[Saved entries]
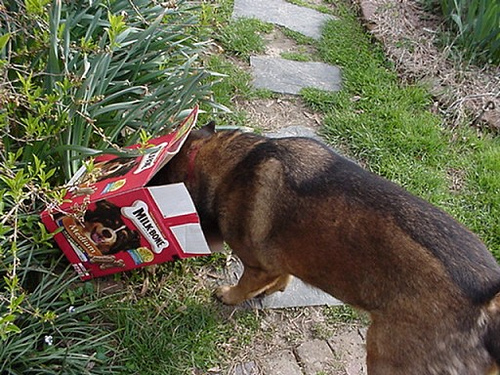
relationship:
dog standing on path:
[171, 118, 498, 373] [215, 5, 381, 317]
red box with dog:
[37, 101, 225, 282] [47, 198, 144, 265]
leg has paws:
[231, 262, 280, 299] [213, 284, 239, 304]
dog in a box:
[171, 118, 498, 373] [38, 125, 223, 277]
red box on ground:
[41, 104, 220, 282] [293, 47, 460, 155]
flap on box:
[139, 188, 205, 268] [38, 125, 223, 277]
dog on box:
[78, 200, 143, 254] [36, 101, 226, 285]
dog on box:
[79, 151, 132, 183] [36, 101, 226, 285]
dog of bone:
[47, 198, 144, 265] [121, 191, 188, 253]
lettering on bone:
[134, 207, 167, 248] [117, 203, 175, 257]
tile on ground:
[229, 1, 337, 48] [121, 1, 498, 369]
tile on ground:
[246, 55, 346, 102] [121, 1, 498, 369]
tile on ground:
[261, 122, 329, 146] [121, 1, 498, 369]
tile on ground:
[234, 259, 346, 311] [121, 1, 498, 369]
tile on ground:
[298, 337, 343, 374] [121, 1, 498, 369]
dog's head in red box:
[148, 118, 216, 233] [37, 101, 225, 282]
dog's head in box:
[148, 109, 251, 249] [36, 101, 226, 285]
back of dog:
[293, 143, 480, 252] [166, 118, 500, 374]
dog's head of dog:
[148, 118, 216, 233] [171, 118, 498, 373]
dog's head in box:
[148, 118, 216, 233] [44, 130, 187, 264]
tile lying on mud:
[293, 337, 345, 374] [261, 315, 291, 350]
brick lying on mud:
[324, 330, 376, 374] [261, 315, 291, 350]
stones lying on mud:
[251, 347, 305, 374] [261, 315, 291, 350]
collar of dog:
[175, 125, 241, 227] [137, 81, 497, 360]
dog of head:
[47, 198, 144, 265] [81, 181, 146, 266]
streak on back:
[260, 119, 494, 320] [184, 104, 491, 310]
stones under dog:
[231, 308, 368, 373] [171, 118, 498, 373]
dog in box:
[171, 118, 498, 373] [36, 101, 226, 285]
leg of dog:
[213, 262, 279, 308] [171, 118, 498, 373]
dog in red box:
[166, 118, 500, 374] [37, 101, 225, 282]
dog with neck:
[171, 118, 498, 373] [185, 130, 260, 228]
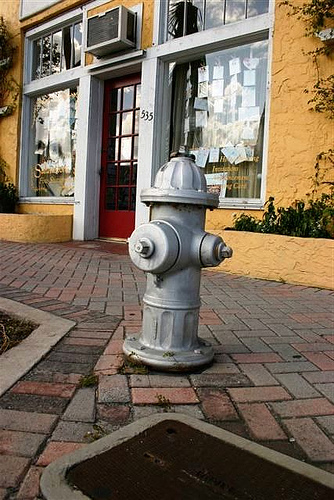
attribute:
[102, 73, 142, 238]
door — red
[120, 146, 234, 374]
hydrant — silver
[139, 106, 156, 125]
535 — black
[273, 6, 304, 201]
building — yellow, stucco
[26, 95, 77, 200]
window — big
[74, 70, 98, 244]
trim — white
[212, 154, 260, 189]
letters — gold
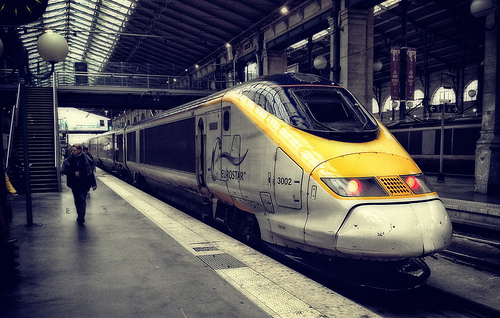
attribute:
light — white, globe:
[38, 32, 68, 62]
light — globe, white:
[36, 30, 69, 60]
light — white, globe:
[302, 45, 342, 75]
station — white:
[15, 15, 481, 306]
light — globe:
[364, 37, 403, 91]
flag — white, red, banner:
[368, 33, 439, 123]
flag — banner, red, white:
[383, 40, 449, 116]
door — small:
[263, 132, 328, 264]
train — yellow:
[80, 81, 484, 303]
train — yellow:
[90, 58, 452, 313]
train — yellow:
[70, 43, 453, 283]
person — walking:
[57, 129, 116, 254]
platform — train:
[10, 171, 198, 314]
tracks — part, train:
[454, 218, 484, 286]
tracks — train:
[447, 213, 481, 293]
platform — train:
[109, 229, 211, 297]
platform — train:
[14, 250, 92, 310]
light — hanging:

» **ACTIVITY**
Give back every one of the lines above without changing anything, but leave the pictures out.

» **TASK SOLUTION**
relationship:
dog standing on path:
[171, 118, 498, 373] [215, 5, 381, 317]
red box with dog:
[37, 101, 225, 282] [47, 198, 144, 265]
leg has paws:
[231, 262, 280, 299] [213, 284, 239, 304]
dog in a box:
[171, 118, 498, 373] [38, 125, 223, 277]
red box on ground:
[41, 104, 220, 282] [293, 47, 460, 155]
flap on box:
[139, 188, 205, 268] [38, 125, 223, 277]
dog on box:
[78, 200, 143, 254] [36, 101, 226, 285]
dog on box:
[79, 151, 132, 183] [36, 101, 226, 285]
dog of bone:
[47, 198, 144, 265] [121, 191, 188, 253]
lettering on bone:
[134, 207, 167, 248] [117, 203, 175, 257]
tile on ground:
[229, 1, 337, 48] [121, 1, 498, 369]
tile on ground:
[246, 55, 346, 102] [121, 1, 498, 369]
tile on ground:
[261, 122, 329, 146] [121, 1, 498, 369]
tile on ground:
[234, 259, 346, 311] [121, 1, 498, 369]
tile on ground:
[298, 337, 343, 374] [121, 1, 498, 369]
dog's head in red box:
[148, 118, 216, 233] [37, 101, 225, 282]
dog's head in box:
[148, 109, 251, 249] [36, 101, 226, 285]
back of dog:
[293, 143, 480, 252] [166, 118, 500, 374]
dog's head of dog:
[148, 118, 216, 233] [171, 118, 498, 373]
dog's head in box:
[148, 118, 216, 233] [44, 130, 187, 264]
tile lying on mud:
[293, 337, 345, 374] [261, 315, 291, 350]
brick lying on mud:
[324, 330, 376, 374] [261, 315, 291, 350]
stones lying on mud:
[251, 347, 305, 374] [261, 315, 291, 350]
collar of dog:
[175, 125, 241, 227] [137, 81, 497, 360]
dog of head:
[47, 198, 144, 265] [81, 181, 146, 266]
streak on back:
[260, 119, 494, 320] [184, 104, 491, 310]
stones under dog:
[231, 308, 368, 373] [171, 118, 498, 373]
dog in box:
[171, 118, 498, 373] [36, 101, 226, 285]
leg of dog:
[213, 262, 279, 308] [171, 118, 498, 373]
dog in red box:
[166, 118, 500, 374] [37, 101, 225, 282]
dog with neck:
[171, 118, 498, 373] [185, 130, 260, 228]
attribute:
[102, 73, 142, 238]
door — red
[120, 146, 234, 374]
hydrant — silver
[139, 106, 156, 125]
535 — black
[273, 6, 304, 201]
building — yellow, stucco
[26, 95, 77, 200]
window — big
[74, 70, 98, 244]
trim — white
[212, 154, 260, 189]
letters — gold
attribute:
light — white, globe:
[38, 32, 68, 62]
light — globe, white:
[36, 30, 69, 60]
light — white, globe:
[302, 45, 342, 75]
station — white:
[15, 15, 481, 306]
light — globe:
[364, 37, 403, 91]
flag — white, red, banner:
[368, 33, 439, 123]
flag — banner, red, white:
[383, 40, 449, 116]
door — small:
[263, 132, 328, 264]
train — yellow:
[80, 81, 484, 303]
train — yellow:
[90, 58, 452, 313]
train — yellow:
[70, 43, 453, 283]
person — walking:
[57, 129, 116, 254]
platform — train:
[10, 171, 198, 314]
tracks — part, train:
[454, 218, 484, 286]
tracks — train:
[447, 213, 481, 293]
platform — train:
[109, 229, 211, 297]
platform — train:
[14, 250, 92, 310]
light — hanging:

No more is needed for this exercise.